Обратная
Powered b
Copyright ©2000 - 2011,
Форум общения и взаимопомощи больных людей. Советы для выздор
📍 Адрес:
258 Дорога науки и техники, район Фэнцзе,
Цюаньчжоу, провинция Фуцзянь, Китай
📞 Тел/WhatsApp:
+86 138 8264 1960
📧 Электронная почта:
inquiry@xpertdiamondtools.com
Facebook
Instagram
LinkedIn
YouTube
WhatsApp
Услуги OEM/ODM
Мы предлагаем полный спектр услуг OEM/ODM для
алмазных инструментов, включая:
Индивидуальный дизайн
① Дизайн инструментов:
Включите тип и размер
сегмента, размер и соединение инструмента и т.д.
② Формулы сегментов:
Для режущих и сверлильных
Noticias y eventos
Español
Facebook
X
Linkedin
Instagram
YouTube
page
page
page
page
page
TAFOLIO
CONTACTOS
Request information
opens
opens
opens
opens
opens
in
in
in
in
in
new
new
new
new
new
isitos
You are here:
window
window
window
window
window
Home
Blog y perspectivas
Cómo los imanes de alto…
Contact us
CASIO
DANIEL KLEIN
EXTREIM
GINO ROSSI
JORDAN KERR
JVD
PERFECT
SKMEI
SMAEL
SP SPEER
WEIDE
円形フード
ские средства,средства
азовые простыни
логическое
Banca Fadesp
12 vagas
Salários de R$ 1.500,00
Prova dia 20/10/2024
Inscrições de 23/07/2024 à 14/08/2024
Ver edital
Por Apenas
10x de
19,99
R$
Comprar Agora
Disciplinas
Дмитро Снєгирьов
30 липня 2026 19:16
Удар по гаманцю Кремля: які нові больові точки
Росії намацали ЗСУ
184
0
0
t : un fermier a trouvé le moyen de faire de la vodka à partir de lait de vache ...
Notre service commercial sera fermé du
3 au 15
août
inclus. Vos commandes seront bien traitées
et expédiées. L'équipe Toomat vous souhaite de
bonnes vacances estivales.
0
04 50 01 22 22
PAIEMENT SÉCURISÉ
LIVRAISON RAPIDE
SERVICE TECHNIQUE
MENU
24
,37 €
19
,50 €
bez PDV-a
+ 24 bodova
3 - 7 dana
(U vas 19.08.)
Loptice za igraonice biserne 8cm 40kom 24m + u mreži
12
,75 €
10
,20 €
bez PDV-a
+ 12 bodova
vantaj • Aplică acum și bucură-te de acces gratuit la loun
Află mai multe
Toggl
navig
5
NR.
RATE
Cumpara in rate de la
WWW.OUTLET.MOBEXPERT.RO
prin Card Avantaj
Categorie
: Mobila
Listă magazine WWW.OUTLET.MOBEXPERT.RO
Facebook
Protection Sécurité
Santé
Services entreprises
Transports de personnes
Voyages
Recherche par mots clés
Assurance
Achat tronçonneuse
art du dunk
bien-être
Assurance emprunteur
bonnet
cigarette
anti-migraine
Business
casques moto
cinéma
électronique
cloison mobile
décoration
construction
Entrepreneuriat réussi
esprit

**Exercise description**
Each entry above must be retyped exactly.

**Response box**
Обратная
Powered b
Copyright ©2000 - 2011,
Форум общения и взаимопомощи больных людей. Советы для выздор
📍 Адрес:
258 Дорога науки и техники, район Фэнцзе,
Цюаньчжоу, провинция Фуцзянь, Китай
📞 Тел/WhatsApp:
+86 138 8264 1960
📧 Электронная почта:
inquiry@xpertdiamondtools.com
Facebook
Instagram
LinkedIn
YouTube
WhatsApp
Услуги OEM/ODM
Мы предлагаем полный спектр услуг OEM/ODM для
алмазных инструментов, включая:
Индивидуальный дизайн
① Дизайн инструментов:
Включите тип и размер
сегмента, размер и соединение инструмента и т.д.
② Формулы сегментов:
Для режущих и сверлильных
Noticias y eventos
Español
Facebook
X
Linkedin
Instagram
YouTube
page
page
page
page
page
TAFOLIO
CONTACTOS
Request information
opens
opens
opens
opens
opens
in
in
in
in
in
new
new
new
new
new
isitos
You are here:
window
window
window
window
window
Home
Blog y perspectivas
Cómo los imanes de alto…
Contact us
CASIO
DANIEL KLEIN
EXTREIM
GINO ROSSI
JORDAN KERR
JVD
PERFECT
SKMEI
SMAEL
SP SPEER
WEIDE
円形フード
ские средства,средства
азовые простыни
логическое
Banca Fadesp
12 vagas
Salários de R$ 1.500,00
Prova dia 20/10/2024
Inscrições de 23/07/2024 à 14/08/2024
Ver edital
Por Apenas
10x de
19,99
R$
Comprar Agora
Disciplinas
Дмитро Снєгирьов
30 липня 2026 19:16
Удар по гаманцю Кремля: які нові больові точки
Росії намацали ЗСУ
184
0
0
t : un fermier a trouvé le moyen de faire de la vodka à partir de lait de vache ...
Notre service commercial sera fermé du
3 au 15
août
inclus. Vos commandes seront bien traitées
et expédiées. L'équipe Toomat vous souhaite de
bonnes vacances estivales.
0
04 50 01 22 22
PAIEMENT SÉCURISÉ
LIVRAISON RAPIDE
SERVICE TECHNIQUE
MENU
24
,37 €
19
,50 €
bez PDV-a
+ 24 bodova
3 - 7 dana
(U vas 19.08.)
Loptice za igraonice biserne 8cm 40kom 24m + u mreži
12
,75 €
10
,20 €
bez PDV-a
+ 12 bodova
vantaj • Aplică acum și bucură-te de acces gratuit la loun
Află mai multe
Toggl
navig
5
NR.
RATE
Cumpara in rate de la
WWW.OUTLET.MOBEXPERT.RO
prin Card Avantaj
Categorie
: Mobila
Listă magazine WWW.OUTLET.MOBEXPERT.RO
Facebook
Protection Sécurité
Santé
Services entreprises
Transports de personnes
Voyages
Recherche par mots clés
Assurance
Achat tronçonneuse
art du dunk
bien-être
Assurance emprunteur
bonnet
cigarette
anti-migraine
Business
casques moto
cinéma
électronique
cloison mobile
décoration
construction
Entrepreneuriat réussi
esprit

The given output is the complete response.